City leaders worried about scooter safety
Were you disappointed when the new scooters vanished last week from Charlotte’s sidewalks after a brief debut? They will be back next week — and there will be more of them.
Charlotte has reached an agreement with Lime and two other companies to bring as many as 300 scooters back to the city, starting Monday.
Lime launched its scooter-share program last week without a permit, prompting the city to issue a cease-and-desist letter to the start-up. Lime then asked its users to email city officials, urging them to let the scooters stay. One City Council member complained that Lime was “jamming” his inbox.
After a few days of that back-and-forth, Lime agreed last Friday to remove its scooters from city sidewalks.
Charlotte isn’t the only city where Lime and other scooter companies have launched service without a permit. In Honolulu, the city’s mayor said Lime was operating illegally, and there have been similar spats in Nashville and San Francisco.
Charlotte officials said they would work with Lime to bring them back. The city has also reached an agreement with the companies Bird and Spin, which are also launching a scooter-share program. The city said another company, Razor, has contacted the city, but it can’t deploy scooters until July.
Bird and Spin are expected to start scooter service Monday, the city said.
In October, the city launched a pilot program with Lime, Spin, Ofo and Mobike to bring 2,000 bicycles to the city. They are unlocked with a cellphone app, and can be left anywhere.
The 300 scooters will be added to the bike-share pilot program.
There are still questions about the scooter program.
Spin and Bird are telling their customers that the scooters should be ridden in bike lanes and roadways, and Lime has not said where users should ride them. During Lime’s initial rollout, many people rode them on sidewalks.
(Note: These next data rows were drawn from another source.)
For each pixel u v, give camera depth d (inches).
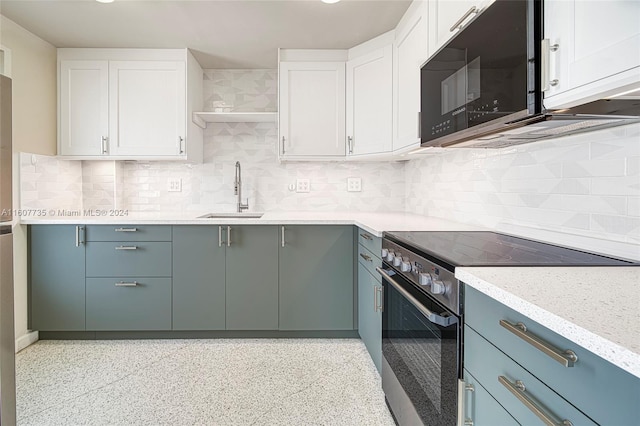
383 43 105.7
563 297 30.7
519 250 53.2
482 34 52.1
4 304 58.1
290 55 116.7
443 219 99.8
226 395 77.4
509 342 33.9
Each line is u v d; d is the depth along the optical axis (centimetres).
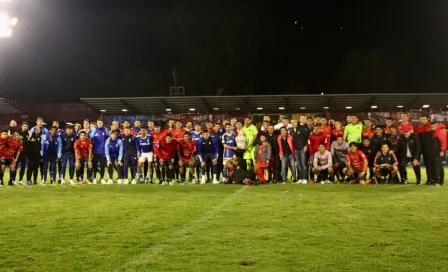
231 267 530
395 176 1530
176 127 1620
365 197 1121
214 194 1211
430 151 1455
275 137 1603
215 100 3347
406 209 923
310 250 601
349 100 3316
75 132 1695
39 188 1438
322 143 1582
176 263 546
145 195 1201
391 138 1582
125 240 664
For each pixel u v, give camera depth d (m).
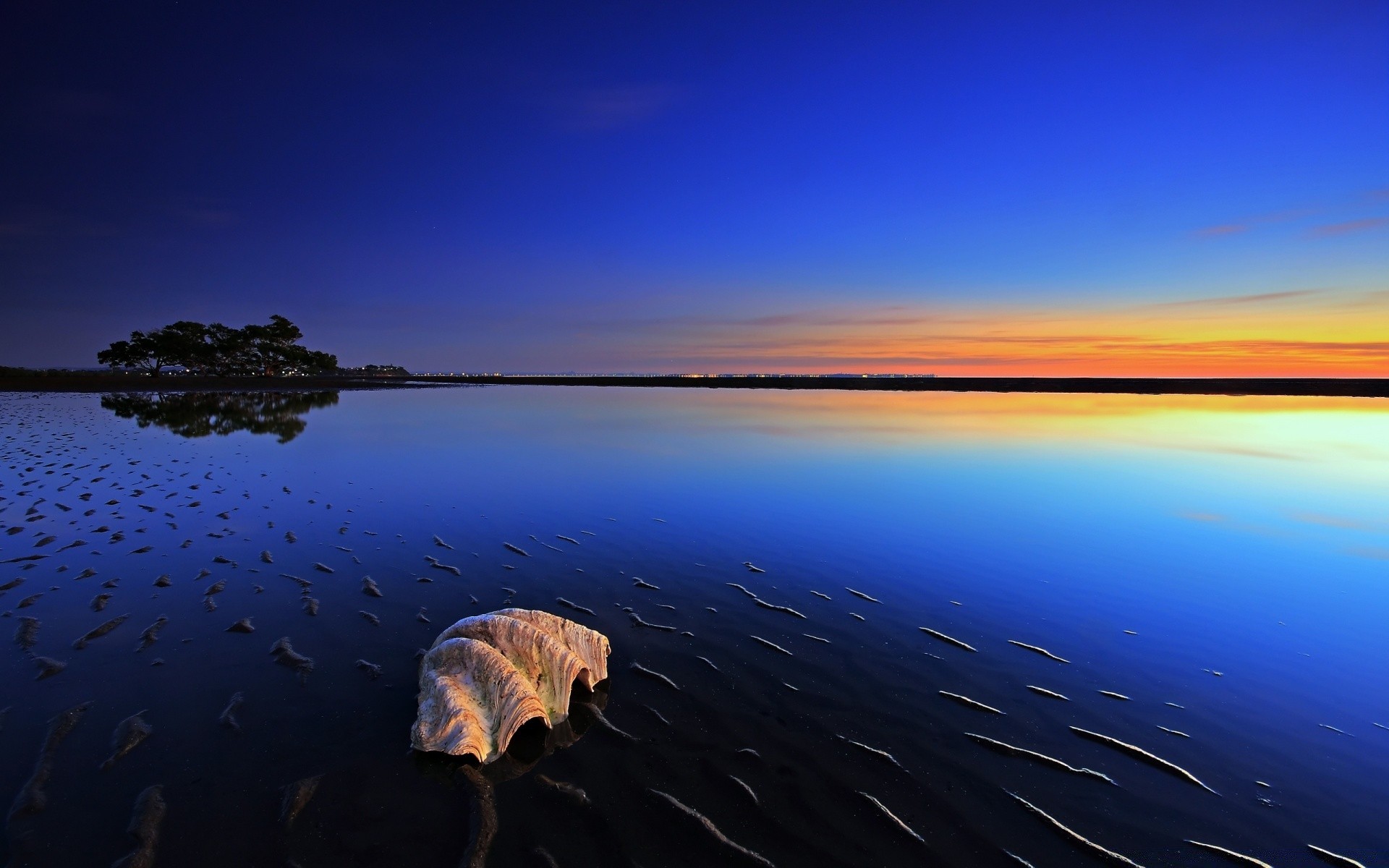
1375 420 33.94
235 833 3.82
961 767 4.86
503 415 35.53
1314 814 4.46
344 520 11.38
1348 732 5.48
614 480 15.76
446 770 4.53
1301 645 7.11
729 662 6.48
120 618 6.90
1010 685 6.15
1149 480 16.20
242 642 6.46
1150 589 8.77
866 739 5.18
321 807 4.08
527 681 5.28
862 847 3.99
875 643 7.02
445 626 7.05
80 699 5.25
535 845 3.86
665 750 4.91
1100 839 4.15
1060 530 11.58
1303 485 15.73
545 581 8.62
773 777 4.64
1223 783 4.77
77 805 3.99
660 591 8.41
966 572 9.38
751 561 9.71
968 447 22.36
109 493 12.74
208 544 9.67
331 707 5.29
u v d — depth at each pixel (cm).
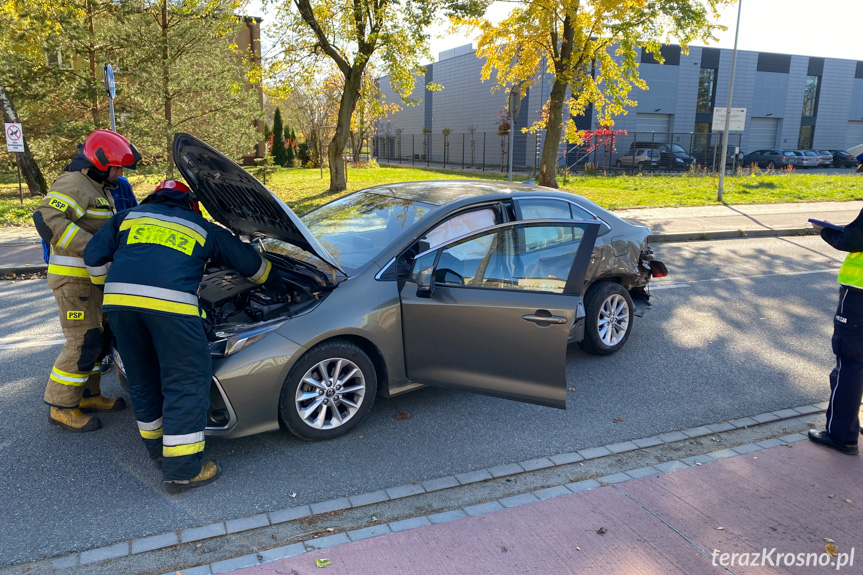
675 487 341
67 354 379
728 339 609
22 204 1376
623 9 1628
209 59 1714
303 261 409
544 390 379
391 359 394
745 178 2522
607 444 396
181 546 284
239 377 341
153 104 1634
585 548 285
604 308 541
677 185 2178
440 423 419
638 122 3603
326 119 3159
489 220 446
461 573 266
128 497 323
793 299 762
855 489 342
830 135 4253
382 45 1623
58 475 343
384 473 353
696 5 1645
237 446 381
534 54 1884
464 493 335
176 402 315
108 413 421
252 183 338
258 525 301
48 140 1636
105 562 272
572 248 379
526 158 3366
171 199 330
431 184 507
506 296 379
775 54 3897
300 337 357
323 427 382
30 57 1647
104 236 326
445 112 4197
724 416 442
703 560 278
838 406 382
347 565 270
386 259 397
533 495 332
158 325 303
Liz Babson, the director of the Charlotte Department of Transportation, said the law is not clear on where people can ride scooters.
The General Assembly in 2002 passed a law that said “personal assisted mobility devices” could be used on city sidewalks. The city has said it believes that was referring to Segways, which were introduced a year earlier.
In any case, Babson said Thursday the city is going to give people flexibility on whether to ride in streets, bike lanes or on sidewalks.
The same goes for where the scooters should be left when the rider is finished. The city is treating them like bikes, which are sometimes left on the sidewalk.
When the city issued its cease-and-desist letter, it said it was worried about the safety of the scooter-share program. It doesn’t appear there are any new safety regulations, however.
All three companies are requiring their riders be at least 18 years old. They also all recommend that riders wear helmets, though they don’t provide them.